Après la seconde guerre mondiale, se développe à Paris et à New York un mouvement novateur dans la peinture : l’abstraction lyrique. Celle-ci explore l’énergie créatrice du corps de l’artiste, vecteur et garant de son propos pictural. Les chefs de file de ce mouvement : Vassily Kandinsky, George Mathieu, Jackson Pollock… L’abstraction lyrique abandonne la lutte entre l’ombre et la lumière chère aux expressionnistes du cinéma allemand (Friedrich Wilhelm Murnau, Robert Wiener, Fritz Lang…), et se lance dans l’aventure de la lumière avec le blanc. Cette démarche esthétique influence le cinéma de Douglas Sirk pendant les années 1950, sa période la plus féconde.
De même que le peintre trouve la liberté de sa création dans les mouvements de son corps, le personnage « sirkien » – et tout particulièrement Jane Wyman dans Tout ce que le ciel permet (1955)– tente d’accéder à la liberté morale grâce aux gros plans de son visage réfléchi par la lumière, auréolé des contrastes fulgurants qu’offre le Technicolor.
En analysant le jeu d’ombre et de lumière lors de l’ouverture de All that heaven allows, la scène culte de la télévision et son influence sur différents cinéastes ainsi que son douloureux happy end, partons à la découverte de l’histoire et de l’univers de Douglas Sirk, l’un des cinéastes les plus raffinés, les plus cultivés, les plus inspirés de l’âge d’or d’Hollywood.
Au son du thème de Frank Skinner inspiré des rhapsodies de Franz Liszt, le premier plan du générique de Tout ce que le ciel permet montre un village de la Nouvelle-Angleterre dominé par le clocher d’un temple et par la caméra de Douglas Sirk. Un village en plongée, trop propre, trop policé, aseptisé de bons sentiments comme celui du Truman Show de Peter Weir. Souvent, les coups de foudre au cinéma prennent l’allure d’accidents. Ici, après la présentation du village, c’est Agnes Moorehead (La splendeur des Amberson d’Orson Welles, mais aussi Endora la mère fantasque d’Elizabeth Montgomery dans la série TV Ma sorcière bien aimée) qui doit venir déjeuner chez Carey Scott alias Jane Wyman (Le grand alibi de Alfred Hitchcock, Le secret magnifique de Douglas Sirk…). Mais l’amie se décommande et Carey, en désespoir de cause, invite son jardinier Ron Kirby alias Rock Hudson qui retrouve huit fois la caméra de Douglas Sirk pendant sa carrière.

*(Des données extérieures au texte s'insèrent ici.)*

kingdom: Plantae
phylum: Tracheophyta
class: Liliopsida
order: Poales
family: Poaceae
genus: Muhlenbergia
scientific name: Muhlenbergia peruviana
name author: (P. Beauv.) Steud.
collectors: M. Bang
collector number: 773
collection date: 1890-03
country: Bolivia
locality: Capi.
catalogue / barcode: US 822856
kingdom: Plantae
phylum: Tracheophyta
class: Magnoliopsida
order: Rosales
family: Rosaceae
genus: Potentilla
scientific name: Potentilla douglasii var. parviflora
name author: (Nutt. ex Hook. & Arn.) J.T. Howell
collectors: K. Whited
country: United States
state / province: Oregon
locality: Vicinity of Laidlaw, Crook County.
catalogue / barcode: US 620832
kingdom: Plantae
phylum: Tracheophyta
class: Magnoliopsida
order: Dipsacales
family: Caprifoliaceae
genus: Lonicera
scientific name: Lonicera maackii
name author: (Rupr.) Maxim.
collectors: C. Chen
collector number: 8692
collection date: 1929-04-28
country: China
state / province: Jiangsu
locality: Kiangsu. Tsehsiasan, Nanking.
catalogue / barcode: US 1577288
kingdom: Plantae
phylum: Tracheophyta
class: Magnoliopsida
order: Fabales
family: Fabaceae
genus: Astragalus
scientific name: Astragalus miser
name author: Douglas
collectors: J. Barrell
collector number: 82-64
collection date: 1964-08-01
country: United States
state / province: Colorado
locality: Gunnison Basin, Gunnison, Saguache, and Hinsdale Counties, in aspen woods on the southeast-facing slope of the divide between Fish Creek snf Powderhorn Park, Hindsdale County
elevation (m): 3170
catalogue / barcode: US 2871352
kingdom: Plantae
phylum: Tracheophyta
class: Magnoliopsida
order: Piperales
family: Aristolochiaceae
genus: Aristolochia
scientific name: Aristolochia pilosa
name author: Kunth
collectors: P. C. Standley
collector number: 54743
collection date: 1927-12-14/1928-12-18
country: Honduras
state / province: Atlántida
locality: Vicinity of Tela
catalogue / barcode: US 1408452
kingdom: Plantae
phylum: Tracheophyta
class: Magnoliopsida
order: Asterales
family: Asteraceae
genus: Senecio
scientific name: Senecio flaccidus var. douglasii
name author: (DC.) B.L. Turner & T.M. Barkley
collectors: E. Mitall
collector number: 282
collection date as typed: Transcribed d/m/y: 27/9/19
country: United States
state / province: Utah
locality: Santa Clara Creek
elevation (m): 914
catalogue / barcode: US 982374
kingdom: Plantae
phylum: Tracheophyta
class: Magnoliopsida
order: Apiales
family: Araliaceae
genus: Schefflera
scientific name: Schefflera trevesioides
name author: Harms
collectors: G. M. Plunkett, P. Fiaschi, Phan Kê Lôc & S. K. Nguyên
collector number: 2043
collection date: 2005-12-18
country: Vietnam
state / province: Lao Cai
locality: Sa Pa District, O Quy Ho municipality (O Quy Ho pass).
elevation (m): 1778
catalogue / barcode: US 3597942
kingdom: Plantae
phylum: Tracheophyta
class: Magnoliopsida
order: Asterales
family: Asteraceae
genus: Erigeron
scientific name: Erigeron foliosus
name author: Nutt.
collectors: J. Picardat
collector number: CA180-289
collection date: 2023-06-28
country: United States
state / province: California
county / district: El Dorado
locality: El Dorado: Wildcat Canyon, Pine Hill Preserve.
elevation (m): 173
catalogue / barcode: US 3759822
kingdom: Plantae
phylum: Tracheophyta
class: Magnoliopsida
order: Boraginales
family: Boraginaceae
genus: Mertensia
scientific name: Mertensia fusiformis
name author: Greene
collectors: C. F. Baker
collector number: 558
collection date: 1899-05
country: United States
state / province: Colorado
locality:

Au début de la séquence de la rencontre, le personnage de Ron est traité en arrière plan comme un simple figurant. Quand le déjeuner commence, son profil est recouvert d’ombre. Carey fait un effort de conversation. Ron, l’homme de la nature, répond de façon laconique. Presque rustre. Il embarrasse Carey. Mais quand il évoque son père décédé, il émeut la veuve, mère de deux enfants prêts à quitter le nid familial. Elle le regarde différemment et la lumière révèle la beauté du jeune homme qui réunit dans son physique la mythologie grecque et l’American way of life.
– King Kong de Ernest B. Schoedsack et Merian C. Cooper (1933) propose une oeuvre pessimiste où un gorille, monstre romantique, meurt au sommet d’un building de la grande pomme. Même si la bête aime, elle est condamnée à périr dans le monde civilisé.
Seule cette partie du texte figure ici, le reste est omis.